Sag Harbor

One eye on the harbor bottom

A marine archaeologist is concerned about the security of artifacts if and when Long Wharf, pictured above in the late 19th century, is handed back to Sag Harbor East Hampton Historical Society Village

By Russell Drumm - East Hampton Star

When the Village of Sag Harbor gave Long Wharf and two surrounding acres of underwater land to Suffolk County on Nov. 20, 1947, the wreck of the brig Middletown had been lying undisturbed on the bottom for 168 years, ever since British forces fired on her from Sag Harbor’s prominent pier during the Revolution.

When the county resolved to give Long Wharf back to the village in February of this year, the bones of ships, sections of “wharf cribs,” and yet-to-be-discovered artifacts remained undisturbed, and that’s the way it should stay, at least until money can be raised to do a proper archaeological study, in the opinion of Henry Moeller, a retired professor of oceanography, marine archaeology, and botany at Dowling College.

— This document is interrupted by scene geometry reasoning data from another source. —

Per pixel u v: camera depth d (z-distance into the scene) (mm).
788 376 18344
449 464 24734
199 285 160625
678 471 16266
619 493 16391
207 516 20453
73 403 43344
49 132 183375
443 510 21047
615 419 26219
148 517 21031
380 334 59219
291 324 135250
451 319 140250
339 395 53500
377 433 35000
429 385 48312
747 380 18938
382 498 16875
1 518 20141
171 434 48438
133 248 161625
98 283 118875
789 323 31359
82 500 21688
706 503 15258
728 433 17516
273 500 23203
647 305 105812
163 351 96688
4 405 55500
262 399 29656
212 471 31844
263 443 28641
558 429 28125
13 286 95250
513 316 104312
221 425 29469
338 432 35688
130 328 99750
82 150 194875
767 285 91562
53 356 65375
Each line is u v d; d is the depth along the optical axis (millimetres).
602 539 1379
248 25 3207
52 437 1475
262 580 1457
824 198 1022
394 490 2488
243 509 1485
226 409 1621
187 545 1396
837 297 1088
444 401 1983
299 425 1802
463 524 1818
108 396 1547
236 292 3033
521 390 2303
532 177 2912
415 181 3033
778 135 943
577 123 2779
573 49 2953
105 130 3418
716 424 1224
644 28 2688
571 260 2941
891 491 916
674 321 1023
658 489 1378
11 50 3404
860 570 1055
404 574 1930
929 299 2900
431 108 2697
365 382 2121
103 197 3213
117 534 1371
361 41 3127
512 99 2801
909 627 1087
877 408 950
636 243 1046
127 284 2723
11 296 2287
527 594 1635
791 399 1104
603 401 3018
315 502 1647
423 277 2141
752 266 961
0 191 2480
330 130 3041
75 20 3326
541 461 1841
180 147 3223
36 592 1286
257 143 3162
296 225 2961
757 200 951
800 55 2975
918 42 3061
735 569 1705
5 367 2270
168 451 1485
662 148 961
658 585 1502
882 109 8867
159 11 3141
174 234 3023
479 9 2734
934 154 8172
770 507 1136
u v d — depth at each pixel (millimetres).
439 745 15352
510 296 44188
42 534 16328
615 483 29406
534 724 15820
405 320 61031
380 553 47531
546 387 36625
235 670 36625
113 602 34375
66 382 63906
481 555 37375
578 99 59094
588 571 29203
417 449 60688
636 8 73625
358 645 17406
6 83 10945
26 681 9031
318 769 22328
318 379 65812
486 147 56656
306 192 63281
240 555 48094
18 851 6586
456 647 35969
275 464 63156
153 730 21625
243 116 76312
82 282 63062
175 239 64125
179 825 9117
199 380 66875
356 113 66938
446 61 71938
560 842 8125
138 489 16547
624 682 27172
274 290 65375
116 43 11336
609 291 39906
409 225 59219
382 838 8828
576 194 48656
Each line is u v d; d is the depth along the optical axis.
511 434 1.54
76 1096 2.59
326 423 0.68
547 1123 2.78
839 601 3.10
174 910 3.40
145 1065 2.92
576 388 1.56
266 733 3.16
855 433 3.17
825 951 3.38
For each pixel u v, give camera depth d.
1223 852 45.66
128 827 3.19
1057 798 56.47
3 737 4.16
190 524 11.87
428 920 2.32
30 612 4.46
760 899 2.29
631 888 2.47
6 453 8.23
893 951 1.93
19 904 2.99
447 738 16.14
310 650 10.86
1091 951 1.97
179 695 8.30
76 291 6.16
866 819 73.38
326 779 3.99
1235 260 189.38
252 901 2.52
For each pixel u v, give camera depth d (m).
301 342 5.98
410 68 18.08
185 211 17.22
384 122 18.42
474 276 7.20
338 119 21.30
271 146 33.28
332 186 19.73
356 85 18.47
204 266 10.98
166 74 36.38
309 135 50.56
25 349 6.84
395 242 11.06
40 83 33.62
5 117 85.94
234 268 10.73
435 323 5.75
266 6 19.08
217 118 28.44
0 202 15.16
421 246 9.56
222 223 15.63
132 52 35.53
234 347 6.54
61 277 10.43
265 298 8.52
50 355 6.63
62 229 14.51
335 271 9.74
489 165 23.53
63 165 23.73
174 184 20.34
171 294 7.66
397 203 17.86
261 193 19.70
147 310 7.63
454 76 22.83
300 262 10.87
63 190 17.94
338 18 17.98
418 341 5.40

Mr. Moeller was instrumental in finding the wreck of H.M.S. Colloden in Montauk’s Fort Pond Bay in the late 1970s. Cannons, cannonballs, shoes, bottles, and even a length of tarred rope were brought to the surface. The collection is held at the East Hampton Town Marine Museum on Bluff Road in Amagansett.

In 1999 Mr. Moeller traversed Sag Harbor with a side-scan sonar, a machine able to paint a black-and-white picture of objects from rebounding sound waves. The bottom literally echoed with hints of the harbor’s rich past. Mr. Moeller said he was concerned that the county’s giveback would not be accompanied by sufficient protections of the surrounding bottomland and its submerged history.

Long Wharf is on the National Register of Historic Places and has its protections, but Mr. Moeller said he was concerned that the bottomland and its treasures did not, making them more vulnerable in village hands.

Sag Harbor’s resolution, which states that the village wants the wharf back “for the municipal purpose of constructing, maintaining, and/or improving roadways and highways,” was debated last week in the County Legislature’s public works committee, of which County Legislator Jay Schneiderman of Montauk is a member.

The roadway on the wharf is now owned by the county. Route 114, a state road, passes by the wharf’s landward end.